- Your task -
Please return every line of the records below that contains the word "support".

════════

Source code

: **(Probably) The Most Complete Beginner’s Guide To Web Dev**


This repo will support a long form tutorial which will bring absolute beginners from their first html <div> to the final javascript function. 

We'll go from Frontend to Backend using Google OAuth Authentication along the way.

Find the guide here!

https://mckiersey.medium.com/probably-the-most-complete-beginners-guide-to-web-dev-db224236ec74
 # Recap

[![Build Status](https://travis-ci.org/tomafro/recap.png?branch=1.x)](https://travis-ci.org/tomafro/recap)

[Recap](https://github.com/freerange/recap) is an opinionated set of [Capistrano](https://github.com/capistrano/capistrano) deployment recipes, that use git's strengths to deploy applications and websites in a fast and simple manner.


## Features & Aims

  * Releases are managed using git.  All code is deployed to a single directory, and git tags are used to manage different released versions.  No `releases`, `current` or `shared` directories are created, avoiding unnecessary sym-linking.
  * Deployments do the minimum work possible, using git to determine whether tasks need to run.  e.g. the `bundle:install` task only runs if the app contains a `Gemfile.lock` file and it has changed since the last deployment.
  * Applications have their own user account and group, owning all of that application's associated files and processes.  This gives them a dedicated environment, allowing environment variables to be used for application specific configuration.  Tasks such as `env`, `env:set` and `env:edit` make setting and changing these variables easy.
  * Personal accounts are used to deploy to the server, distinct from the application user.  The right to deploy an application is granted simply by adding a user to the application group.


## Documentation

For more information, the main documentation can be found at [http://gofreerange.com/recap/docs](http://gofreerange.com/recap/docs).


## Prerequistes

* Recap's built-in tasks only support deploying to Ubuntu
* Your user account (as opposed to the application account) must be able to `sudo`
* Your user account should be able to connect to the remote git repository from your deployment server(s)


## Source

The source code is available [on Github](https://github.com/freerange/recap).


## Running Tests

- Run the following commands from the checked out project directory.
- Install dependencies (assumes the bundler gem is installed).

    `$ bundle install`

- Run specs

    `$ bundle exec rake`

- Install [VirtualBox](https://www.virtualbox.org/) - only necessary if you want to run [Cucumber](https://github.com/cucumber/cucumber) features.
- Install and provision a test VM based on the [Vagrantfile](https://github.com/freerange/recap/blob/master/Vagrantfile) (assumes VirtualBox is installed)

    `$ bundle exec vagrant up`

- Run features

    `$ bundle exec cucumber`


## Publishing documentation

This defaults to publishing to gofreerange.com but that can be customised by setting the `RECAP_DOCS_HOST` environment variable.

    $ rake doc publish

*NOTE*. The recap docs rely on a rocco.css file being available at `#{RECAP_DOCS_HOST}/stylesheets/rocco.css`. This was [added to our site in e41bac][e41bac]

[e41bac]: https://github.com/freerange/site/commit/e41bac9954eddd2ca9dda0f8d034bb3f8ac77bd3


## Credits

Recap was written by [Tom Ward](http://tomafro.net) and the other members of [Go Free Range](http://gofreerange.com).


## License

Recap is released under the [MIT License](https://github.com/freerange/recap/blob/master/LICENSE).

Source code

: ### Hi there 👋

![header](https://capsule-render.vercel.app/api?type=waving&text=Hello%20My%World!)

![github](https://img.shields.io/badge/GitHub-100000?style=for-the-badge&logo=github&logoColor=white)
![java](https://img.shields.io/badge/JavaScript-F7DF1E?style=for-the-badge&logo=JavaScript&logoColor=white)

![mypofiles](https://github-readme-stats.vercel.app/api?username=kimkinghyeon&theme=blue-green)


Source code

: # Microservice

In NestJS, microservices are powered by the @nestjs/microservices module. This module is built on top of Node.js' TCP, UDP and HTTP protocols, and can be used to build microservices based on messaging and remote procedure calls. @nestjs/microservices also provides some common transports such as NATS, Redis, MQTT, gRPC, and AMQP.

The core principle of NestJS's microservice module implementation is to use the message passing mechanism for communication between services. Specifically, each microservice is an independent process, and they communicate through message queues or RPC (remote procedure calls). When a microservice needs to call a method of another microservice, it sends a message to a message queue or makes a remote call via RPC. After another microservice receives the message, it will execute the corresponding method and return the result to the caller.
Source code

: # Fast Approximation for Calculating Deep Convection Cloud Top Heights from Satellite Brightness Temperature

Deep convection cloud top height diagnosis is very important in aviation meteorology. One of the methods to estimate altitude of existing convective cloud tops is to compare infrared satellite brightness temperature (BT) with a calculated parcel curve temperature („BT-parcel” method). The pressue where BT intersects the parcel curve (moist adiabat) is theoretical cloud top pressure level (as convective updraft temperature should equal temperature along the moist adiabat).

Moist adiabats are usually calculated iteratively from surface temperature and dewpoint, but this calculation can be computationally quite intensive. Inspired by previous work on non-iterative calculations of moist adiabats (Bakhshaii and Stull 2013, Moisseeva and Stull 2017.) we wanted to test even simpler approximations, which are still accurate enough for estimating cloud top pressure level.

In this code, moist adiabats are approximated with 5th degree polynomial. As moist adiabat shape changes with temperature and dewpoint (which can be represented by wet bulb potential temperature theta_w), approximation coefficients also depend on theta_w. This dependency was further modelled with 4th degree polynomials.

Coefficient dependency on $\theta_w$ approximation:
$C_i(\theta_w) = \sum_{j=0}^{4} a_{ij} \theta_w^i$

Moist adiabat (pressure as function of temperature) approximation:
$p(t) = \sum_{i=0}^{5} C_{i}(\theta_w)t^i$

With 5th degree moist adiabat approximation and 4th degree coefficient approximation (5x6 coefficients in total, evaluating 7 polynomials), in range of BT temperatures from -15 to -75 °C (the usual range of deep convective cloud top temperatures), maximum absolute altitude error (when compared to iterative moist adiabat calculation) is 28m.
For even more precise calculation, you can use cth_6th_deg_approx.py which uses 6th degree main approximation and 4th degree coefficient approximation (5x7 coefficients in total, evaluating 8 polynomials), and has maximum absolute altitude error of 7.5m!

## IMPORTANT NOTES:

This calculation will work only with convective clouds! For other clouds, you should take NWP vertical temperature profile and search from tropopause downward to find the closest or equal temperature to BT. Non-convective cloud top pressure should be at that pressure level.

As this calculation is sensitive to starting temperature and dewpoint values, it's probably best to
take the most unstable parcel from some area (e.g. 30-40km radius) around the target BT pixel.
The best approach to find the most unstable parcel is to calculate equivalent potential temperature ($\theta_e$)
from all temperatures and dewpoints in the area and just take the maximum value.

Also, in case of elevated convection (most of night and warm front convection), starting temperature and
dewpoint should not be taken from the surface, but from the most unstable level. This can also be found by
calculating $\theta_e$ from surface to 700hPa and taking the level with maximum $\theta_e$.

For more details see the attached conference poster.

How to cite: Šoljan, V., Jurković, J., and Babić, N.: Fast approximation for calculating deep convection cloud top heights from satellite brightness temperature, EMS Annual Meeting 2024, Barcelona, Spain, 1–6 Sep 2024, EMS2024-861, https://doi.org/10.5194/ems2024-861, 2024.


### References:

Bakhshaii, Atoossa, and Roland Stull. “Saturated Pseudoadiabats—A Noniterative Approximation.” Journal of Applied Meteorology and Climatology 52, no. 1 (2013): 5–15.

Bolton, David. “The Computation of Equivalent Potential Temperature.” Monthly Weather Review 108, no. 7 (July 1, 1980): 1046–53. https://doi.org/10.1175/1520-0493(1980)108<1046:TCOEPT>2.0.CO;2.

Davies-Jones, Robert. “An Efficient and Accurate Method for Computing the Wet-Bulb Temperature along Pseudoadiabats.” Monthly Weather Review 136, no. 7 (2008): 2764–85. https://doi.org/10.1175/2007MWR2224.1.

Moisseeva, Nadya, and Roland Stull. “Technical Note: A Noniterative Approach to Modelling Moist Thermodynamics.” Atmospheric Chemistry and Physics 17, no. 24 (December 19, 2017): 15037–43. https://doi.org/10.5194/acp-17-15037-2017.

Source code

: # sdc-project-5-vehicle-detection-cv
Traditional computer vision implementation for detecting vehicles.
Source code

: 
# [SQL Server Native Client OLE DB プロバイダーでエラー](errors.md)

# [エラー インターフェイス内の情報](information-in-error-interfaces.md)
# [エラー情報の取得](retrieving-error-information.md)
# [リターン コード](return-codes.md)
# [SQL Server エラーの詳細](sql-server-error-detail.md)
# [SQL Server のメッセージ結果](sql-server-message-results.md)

════════

- Exercise result -
This repo will support a long form tutorial which will bring absolute beginners from their first html <div> to the final javascript function. 
* Recap's built-in tasks only support deploying to Ubuntu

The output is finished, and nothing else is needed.